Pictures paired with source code
BEGIN

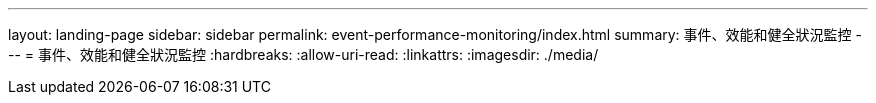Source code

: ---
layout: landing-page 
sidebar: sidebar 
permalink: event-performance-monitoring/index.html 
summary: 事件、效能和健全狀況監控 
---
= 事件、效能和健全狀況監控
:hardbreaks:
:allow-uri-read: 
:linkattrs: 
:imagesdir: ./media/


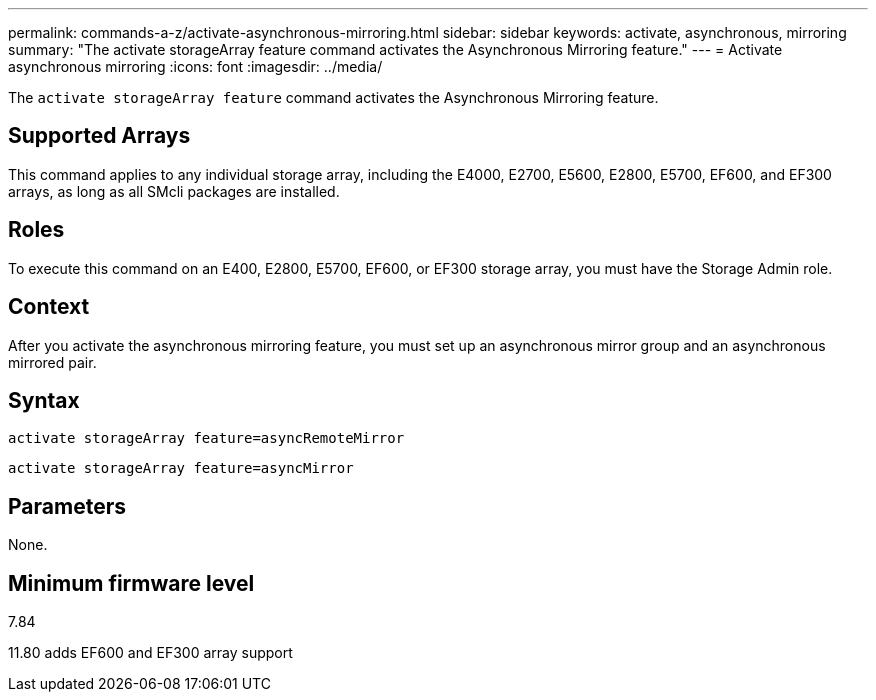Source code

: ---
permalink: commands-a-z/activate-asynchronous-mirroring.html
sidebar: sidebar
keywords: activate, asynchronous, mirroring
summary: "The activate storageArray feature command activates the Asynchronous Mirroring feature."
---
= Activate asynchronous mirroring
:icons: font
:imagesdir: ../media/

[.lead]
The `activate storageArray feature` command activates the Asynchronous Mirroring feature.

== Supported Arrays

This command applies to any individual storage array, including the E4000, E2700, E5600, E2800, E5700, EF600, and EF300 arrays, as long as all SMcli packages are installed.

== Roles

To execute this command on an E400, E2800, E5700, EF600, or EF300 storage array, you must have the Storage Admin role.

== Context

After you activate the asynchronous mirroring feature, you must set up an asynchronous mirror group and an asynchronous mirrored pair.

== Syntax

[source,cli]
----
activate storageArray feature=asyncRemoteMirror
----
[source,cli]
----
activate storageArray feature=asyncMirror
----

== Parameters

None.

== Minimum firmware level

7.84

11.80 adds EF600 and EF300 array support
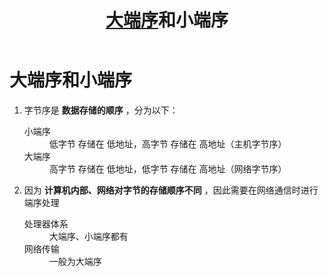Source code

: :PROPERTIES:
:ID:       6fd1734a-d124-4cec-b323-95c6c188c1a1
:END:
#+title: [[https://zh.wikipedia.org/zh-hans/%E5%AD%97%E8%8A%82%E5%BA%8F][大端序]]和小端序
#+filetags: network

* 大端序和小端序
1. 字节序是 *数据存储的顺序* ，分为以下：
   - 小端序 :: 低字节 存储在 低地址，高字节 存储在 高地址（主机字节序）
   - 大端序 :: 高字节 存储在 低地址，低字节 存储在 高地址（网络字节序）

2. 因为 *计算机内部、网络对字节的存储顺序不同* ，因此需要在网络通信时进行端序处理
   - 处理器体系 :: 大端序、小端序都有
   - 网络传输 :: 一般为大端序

END

### Exercise objective
Output all entries unchanged; skip the pictures.

### Exercise response
Source code

: ---
layout: landing-page 
sidebar: sidebar 
permalink: event-performance-monitoring/index.html 
summary: 事件、效能和健全狀況監控 
---
= 事件、效能和健全狀況監控
:hardbreaks:
:allow-uri-read: 
:linkattrs: 
:imagesdir: ./media/


Source code

: ---
permalink: commands-a-z/activate-asynchronous-mirroring.html
sidebar: sidebar
keywords: activate, asynchronous, mirroring
summary: "The activate storageArray feature command activates the Asynchronous Mirroring feature."
---
= Activate asynchronous mirroring
:icons: font
:imagesdir: ../media/

[.lead]
The `activate storageArray feature` command activates the Asynchronous Mirroring feature.

== Supported Arrays

This command applies to any individual storage array, including the E4000, E2700, E5600, E2800, E5700, EF600, and EF300 arrays, as long as all SMcli packages are installed.

== Roles

To execute this command on an E400, E2800, E5700, EF600, or EF300 storage array, you must have the Storage Admin role.

== Context

After you activate the asynchronous mirroring feature, you must set up an asynchronous mirror group and an asynchronous mirrored pair.

== Syntax

[source,cli]
----
activate storageArray feature=asyncRemoteMirror
----
[source,cli]
----
activate storageArray feature=asyncMirror
----

== Parameters

None.

== Minimum firmware level

7.84

11.80 adds EF600 and EF300 array support
Source code

: :PROPERTIES:
:ID:       6fd1734a-d124-4cec-b323-95c6c188c1a1
:END:
#+title: [[https://zh.wikipedia.org/zh-hans/%E5%AD%97%E8%8A%82%E5%BA%8F][大端序]]和小端序
#+filetags: network

* 大端序和小端序
1. 字节序是 *数据存储的顺序* ，分为以下：
   - 小端序 :: 低字节 存储在 低地址，高字节 存储在 高地址（主机字节序）
   - 大端序 :: 高字节 存储在 低地址，低字节 存储在 高地址（网络字节序）

2. 因为 *计算机内部、网络对字节的存储顺序不同* ，因此需要在网络通信时进行端序处理
   - 处理器体系 :: 大端序、小端序都有
   - 网络传输 :: 一般为大端序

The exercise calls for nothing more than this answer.